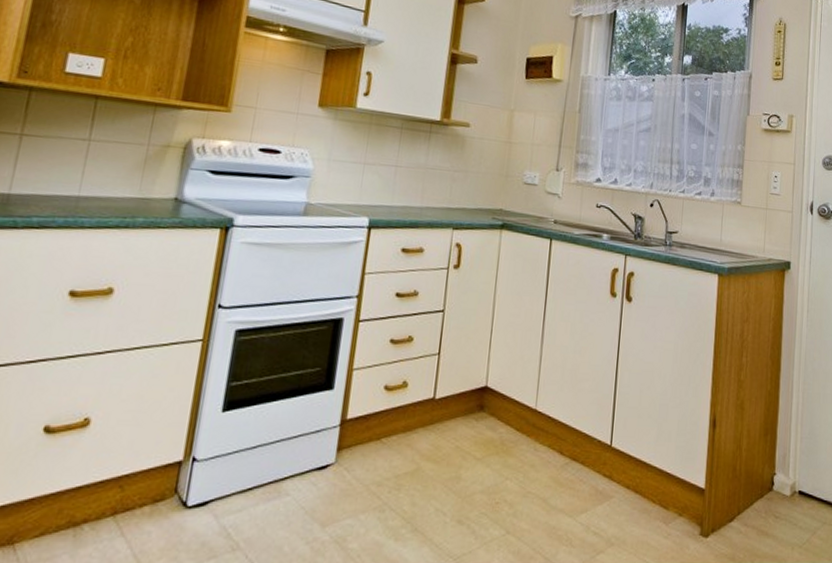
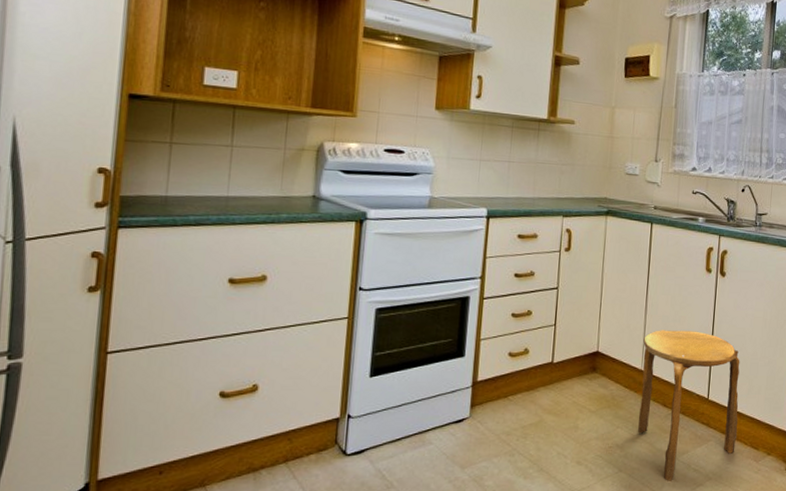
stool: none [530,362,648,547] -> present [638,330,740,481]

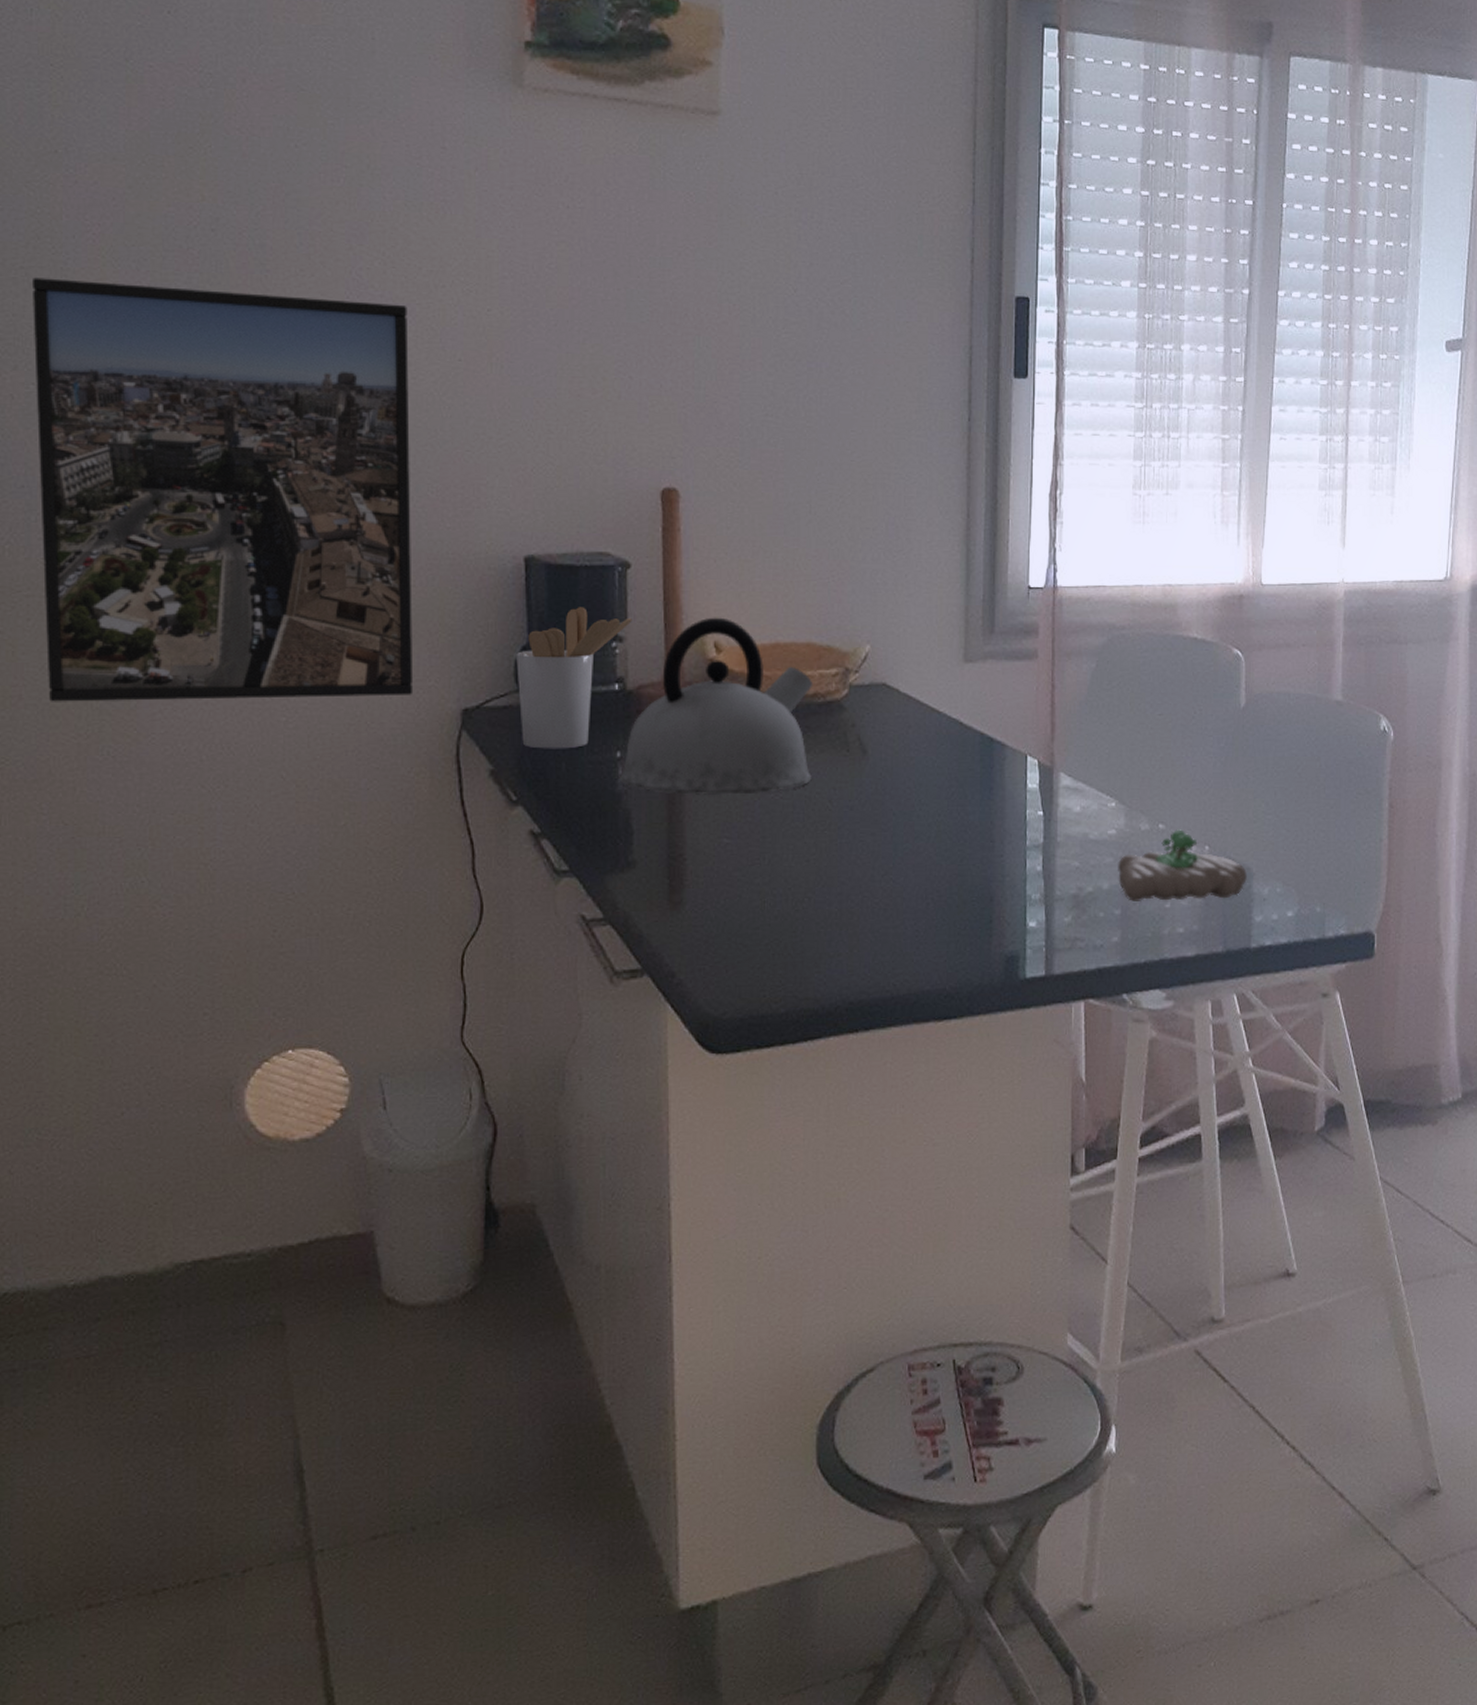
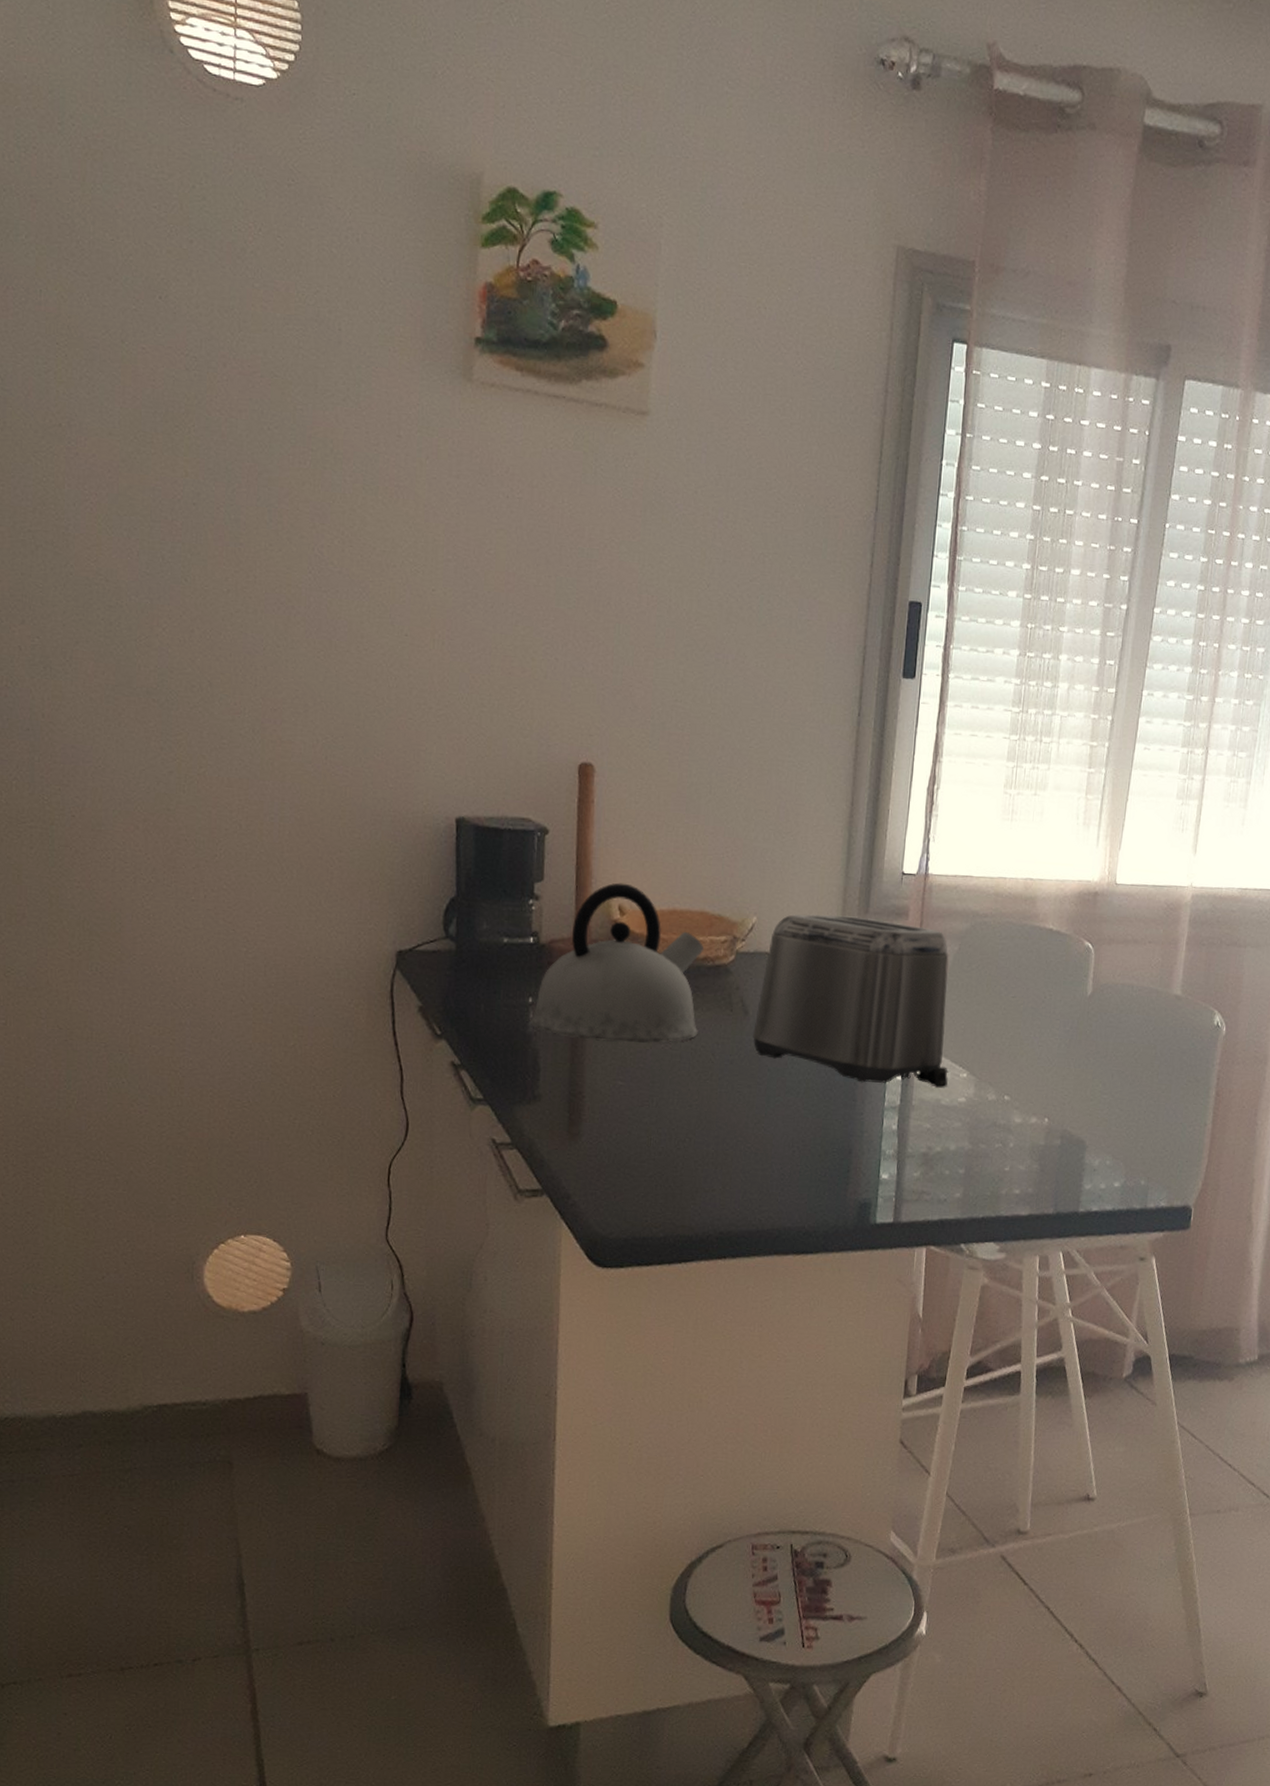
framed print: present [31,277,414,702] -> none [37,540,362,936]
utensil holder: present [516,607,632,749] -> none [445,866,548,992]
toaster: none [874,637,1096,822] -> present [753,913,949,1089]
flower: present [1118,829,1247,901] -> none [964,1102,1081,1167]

____

All records must be output exactly as they are, except for the pictures, which are left out.

Result of this exercise:
stool: none [530,362,648,547] -> present [638,330,740,481]

framed print: present [31,277,414,702] -> none [37,540,362,936]
utensil holder: present [516,607,632,749] -> none [445,866,548,992]
toaster: none [874,637,1096,822] -> present [753,913,949,1089]
flower: present [1118,829,1247,901] -> none [964,1102,1081,1167]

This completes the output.